> Excerpted passage
^^^^^^^^

It's trivial to extract this energy; electric railway locomotives have all the engineering we need. The Class 91 is an obsolete design now, but each bogie's 4 driving wheels can move nearly 250kW from one steel surface to another (an electric motor pretty well runs in reverse as a generator, the frictional considerations are the same, etc). We can also obviously drop the bar at the Class 91's c. 60 m/s top speed, generating just under a gigawatt from 16,000 steel wheels pressed against the bar. (Sanity check; each wheel then has just over 300 cm^2 of bar surface to itself). The bar is safely held by the infrastructure of wheels, electric generators, and the supporting framework for same; it can be sped up or slowed down by adjusting the load.
Obviously one could do much better with custom designed equipment, but this is clearly possible because it uses existing - 1980s - technology.
It's counterintuitive that the speed of the bar makes one get more free energy out, but it does make sense. Cyclists (who are also nerds) are familiar with this effect because, although power to overcome air resistance varies with the cube of speed, power input from gravity varies with speed. Another way of looking at it is that our figure for work done by gravity on the bar (which is where that 160MW comes from) should match our figure for potential energy created by teleporting stuff. 2m^2 (cross-section) * 10 m/s (speed of bar) * 8000 kg/m^3 (density of steel) * 100m (height teleported) * 10 J/kg/m (energy imparted to mass by being teleported up against gravity) is indeed 160MW. Now it's clear why a faster moving bar works better; more mass is being teleported every second.

^^^^^^^^

> Exercise set
1. Render each line of the listing below as one string in a JSON list, leaving out any blank lines.
2. Carry on the passage about extracting energy from the falling steel bar from where it stops.

^^^^^^^^

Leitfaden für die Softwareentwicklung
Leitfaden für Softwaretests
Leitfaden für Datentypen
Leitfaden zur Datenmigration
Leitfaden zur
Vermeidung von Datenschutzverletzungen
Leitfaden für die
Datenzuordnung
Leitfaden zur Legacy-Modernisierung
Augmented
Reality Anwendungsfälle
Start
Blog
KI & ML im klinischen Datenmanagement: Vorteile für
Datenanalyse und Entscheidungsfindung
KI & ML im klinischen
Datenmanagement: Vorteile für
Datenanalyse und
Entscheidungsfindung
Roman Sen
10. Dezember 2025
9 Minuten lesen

^^^^^^^^

> Task responses
1.
[
  "Leitfaden für die Softwareentwicklung",
  "Leitfaden für Softwaretests",
  "Leitfaden für Datentypen",
  "Leitfaden zur Datenmigration",
  "Leitfaden zur",
  "Vermeidung von Datenschutzverletzungen",
  "Leitfaden für die",
  "Datenzuordnung",
  "Leitfaden zur Legacy-Modernisierung",
  "Augmented",
  "Reality Anwendungsfälle",
  "Start",
  "Blog",
  "KI & ML im klinischen Datenmanagement: Vorteile für",
  "Datenanalyse und Entscheidungsfindung",
  "KI & ML im klinischen",
  "Datenmanagement: Vorteile für",
  "Datenanalyse und",
  "Entscheidungsfindung",
  "Roman Sen",
  "10. Dezember 2025",
  "9 Minuten lesen"
]

2.
I don't know what the air resistance losses are - although I hope they're low for a polished steel cylinder - but in principle we could run the mechanism in a low-pressure environment.
no subject
Date: 2014-09-04 11:41 pm (UTC)Assume you have your system up and running in a steady state. The amount of energy you're getting out must be the same as the amount entering the system via the use of the portals.
Energy arrives by mass being magically moved from the bottom of the column to the top, thereby gaining gravitational potential energy. How much energy? So far as I can see that depends solely on how many kg you stuff down the hole.
So you don't just let the water fall, you fire it through the lower portal using a water cannon with as much clout as you can muster. I'm not sure there's much physical limit on how much mass you can move per second, if you're prepared to spend energy like it's free. Which, of course, it is. Especially as you can recover most of it at the exit from the other portal.
Or, simpler, you set up your water column in a frictionless tube and only withdraw some of the potential energy using your turbine. The water will speed up indefinitely.